[Saved entries]
# # # # #

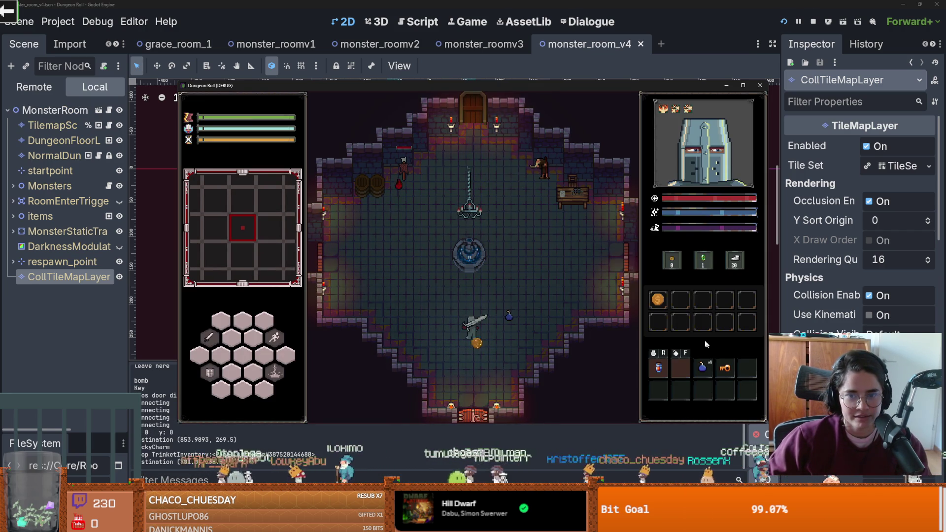
key(d)
key(w)
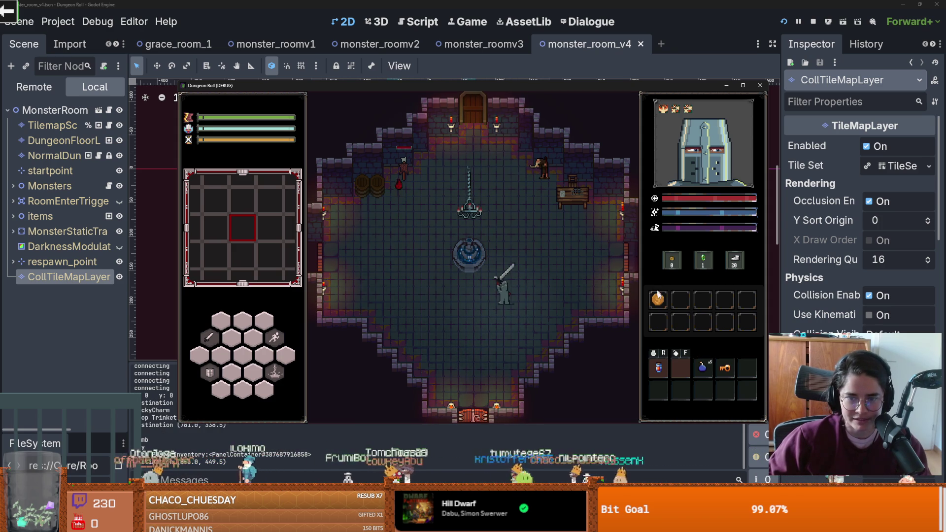
key(w)
key(s)
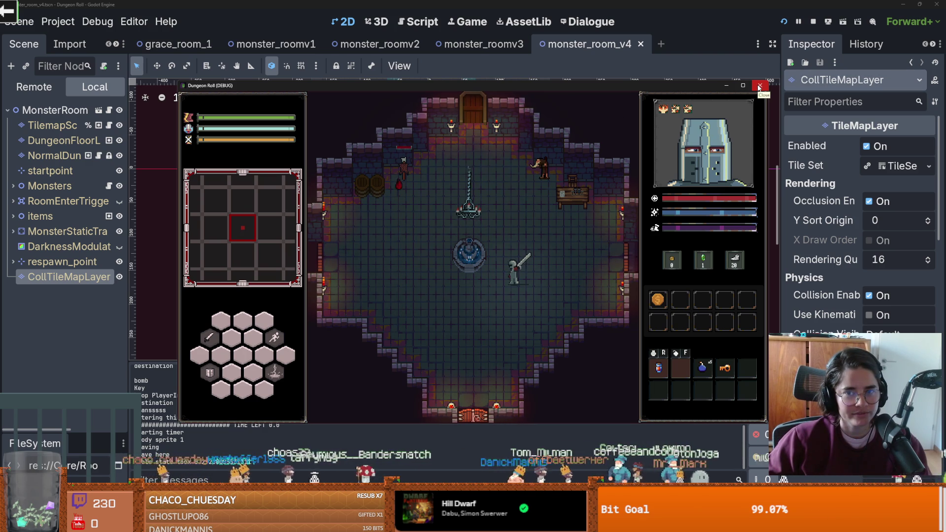
- Close the running game window and save the scene with Ctrl+S
click(759, 87)
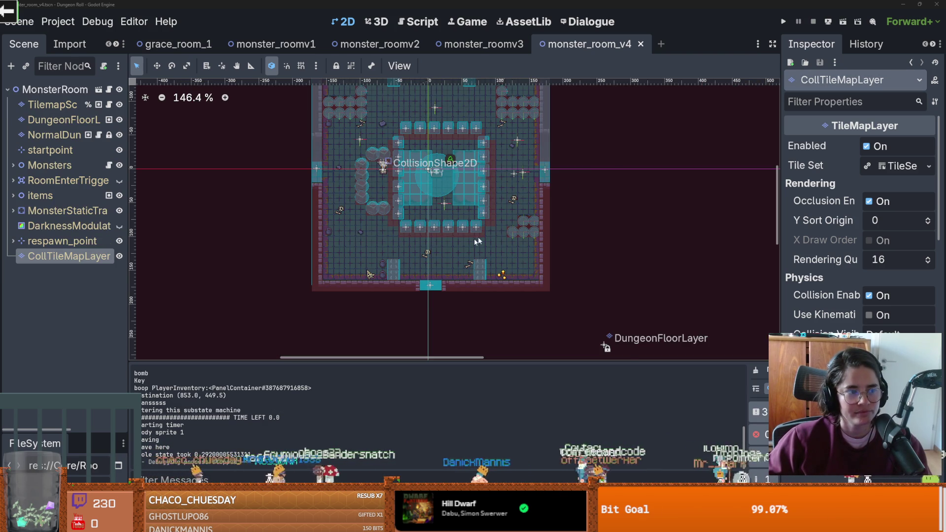
scroll(478, 255, up, 1)
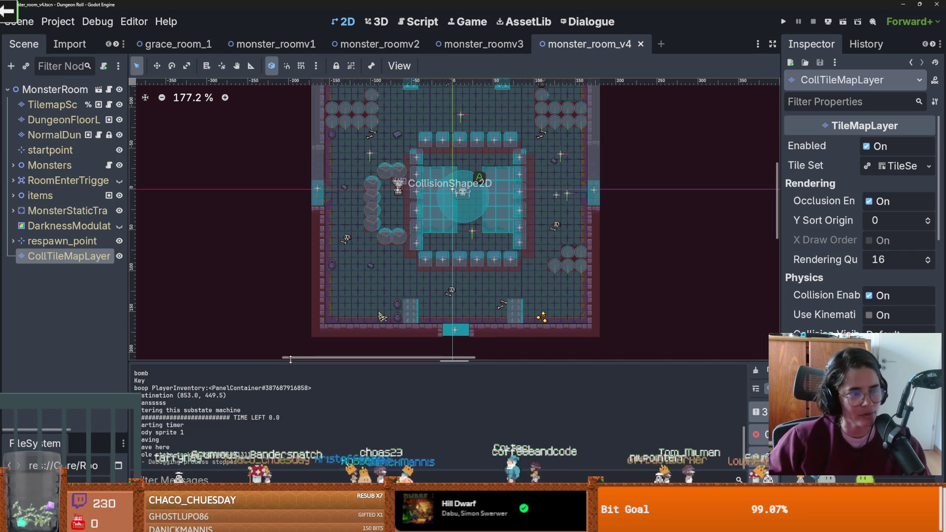
key(ctrl+s)
scroll(382, 289, up, 1)
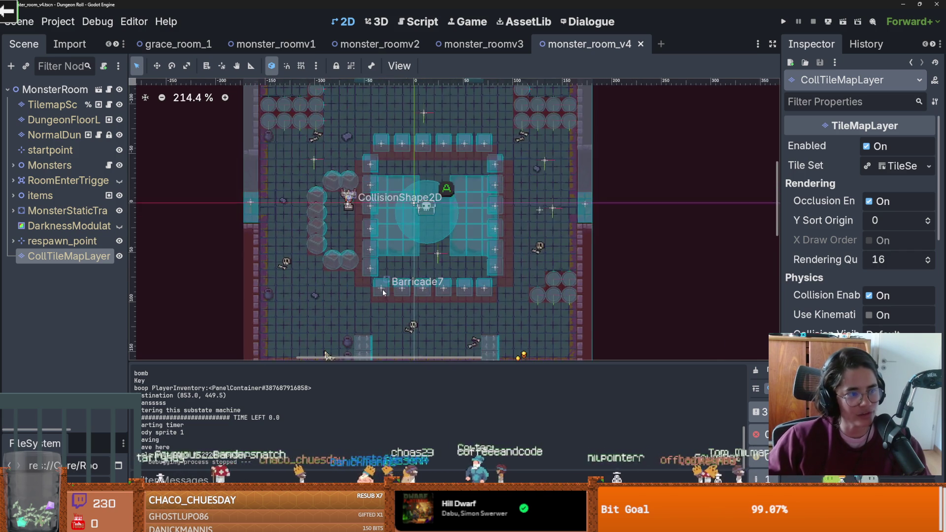
scroll(393, 289, down, 1)
scroll(322, 291, up, 1)
scroll(351, 258, down, 1)
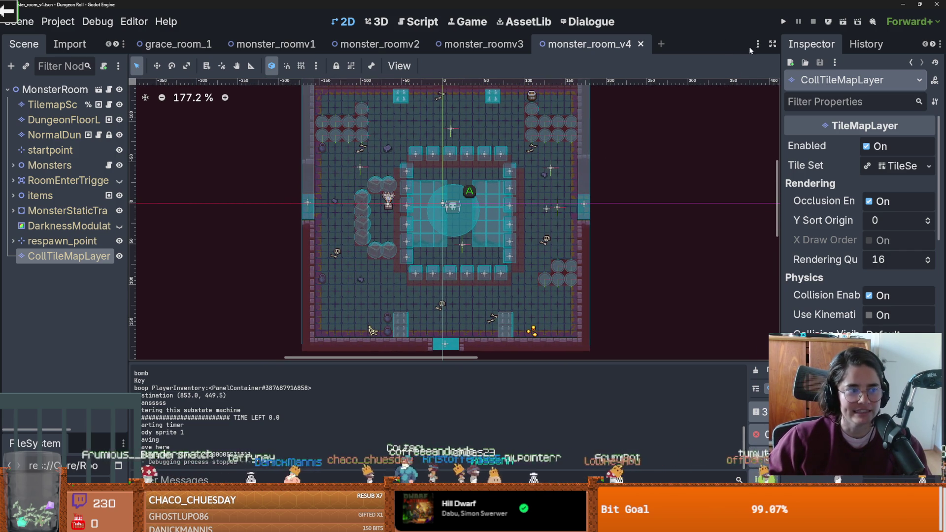
- Rerun the game, walk the knight toward the top door, and close it again
click(784, 22)
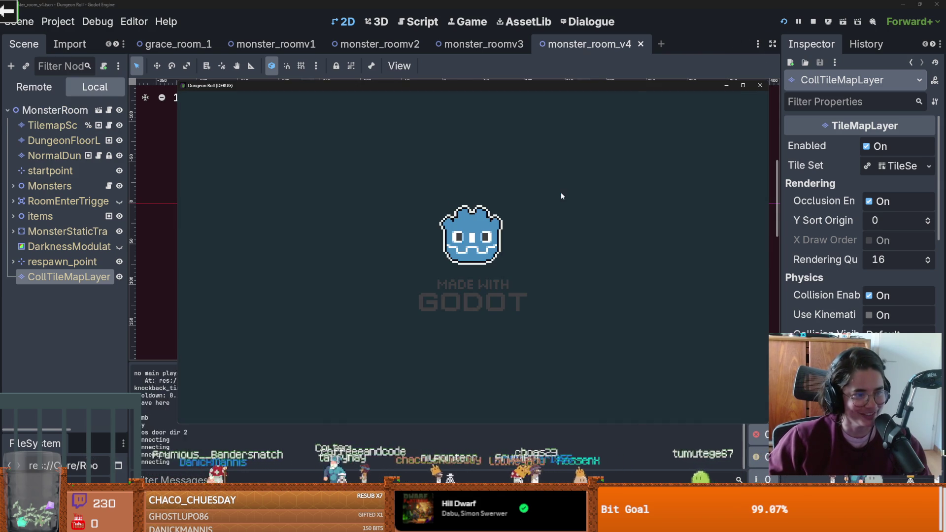
key(w)
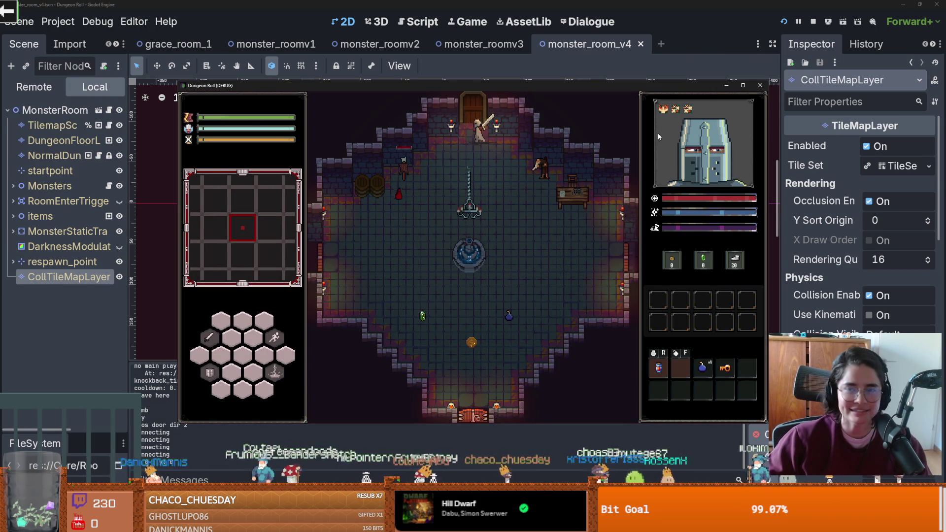
click(758, 87)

# # # # #

▸ **What this task involves**:
Go through the records and report each line that contains "click".

▸ **Finished exercise**:
click(759, 87)
click(784, 22)
click(758, 87)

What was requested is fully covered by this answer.